Esporotricose exige atenção redobrada de tutores em Feira de Santana, alerta veterinário
Doença fúngica preocupa a saúde pública no município e exige diagnóstico veterinário e cuidados no manejo dos animais

A esporotricose, doença infecciosa causada por um fungo presente no solo e em plantas, tem registrado aumento de casos em Feira de Santana e já é tratada como um tema de vigilância em saúde pública no município. O alerta foi feito pelo médico veterinário Luciano Muritiba, ao esclarecer mitos, formas de transmissão e a importância do diagnóstico e do tratamento adequados.
Segundo o veterinário, a esporotricose é uma zoonose, ou seja, pode acometer tanto humanos quanto animais. Apesar de popularmente ser chamada de “doença do gato”, Luciano destaca que essa associação é incorreta e pode gerar desinformação.
“A esporotricose nada mais é do que uma zoonose. Muitas pessoas acham que é o gato que transmite, mas, na verdade, trata-se do chamado ‘fungo do jardineiro’, presente na terra e nas plantas”, explicou.

O veterinário detalha que tanto pessoas quanto animais podem se contaminar ao entrar em contato com o fungo no ambiente. No caso dos felinos, o risco aumenta quando enterram fezes ou marcam território, podendo desenvolver lesões na pele.
“O felino pode se contaminar ao arranhar troncos ou enterrar suas fezes. A partir de uma lesão na pele, ele passa a ter o fungo e pode transmitir através de mordidas ou arranhões”, afirmou.
Luciano Muritiba reforça que cães e até seres humanos também podem transmitir a doença, caso estejam infectados, o que torna equivocada a ideia de que o gato seja o único vilão.
Em Feira de Santana, a situação tem despertado atenção das autoridades sanitárias.

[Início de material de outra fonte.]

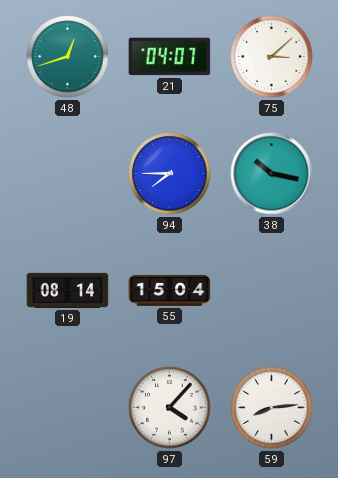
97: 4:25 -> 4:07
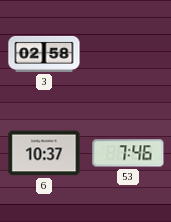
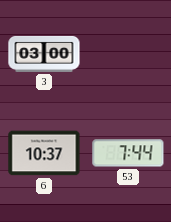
3: 02:58 -> 03:00
53: 7:46 -> 7:44
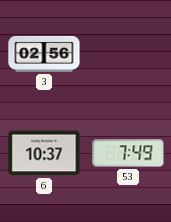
3: 03:00 -> 02:56
53: 7:44 -> 7:49
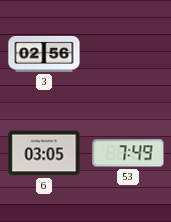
6: 10:37 -> 03:05
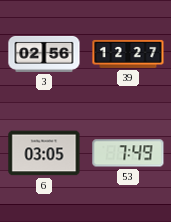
39: none -> 12:27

De acordo com o veterinário, o município vem oferecendo suporte tanto no atendimento a pessoas infectadas quanto no cuidado com animais errantes.
“É um caso de vigilância em saúde pública e que tem recebido muito apoio da prefeitura, principalmente no atendimento aos humanos acometidos e também no controle e combate da esporotricose em animais”, destacou.
O profissional orienta tutores a ficarem atentos a feridas que não cicatrizam, lesões ulceradas ou supuradas em animais, principalmente gatos, e alerta para os riscos do manuseio sem proteção.
“Evitar o contato sem luvas e procurar o mais rápido possível um médico veterinário. Somente ele pode fazer o diagnóstico correto através de exames laboratoriais e indicar o tratamento adequado”, orientou.
Apesar de o tratamento ser considerado longo, Luciano reforça que a doença tem cura, desde que seja corretamente diagnosticada e tratada.
“Jamais abandonar um animal doente em vias públicas. Isso só aumenta o problema e traz um caos maior para a população”, alertou.
Ele também pondera que nem toda lesão de pele significa esporotricose, e que o desespero deve ser substituído pela busca por orientação profissional.
“Não se deve achar que tudo é esporotricose. Procure um médico veterinário capacitado, faça o diagnóstico preciso e, a partir daí, inicie o tratamento com êxito, garantindo bem-estar e qualidade de vida ao pet”, concluiu.
Luciano Muritiba reforçou a importância da informação e da responsabilidade dos tutores. “Vamos proteger os nossos queridos pets”, finalizou.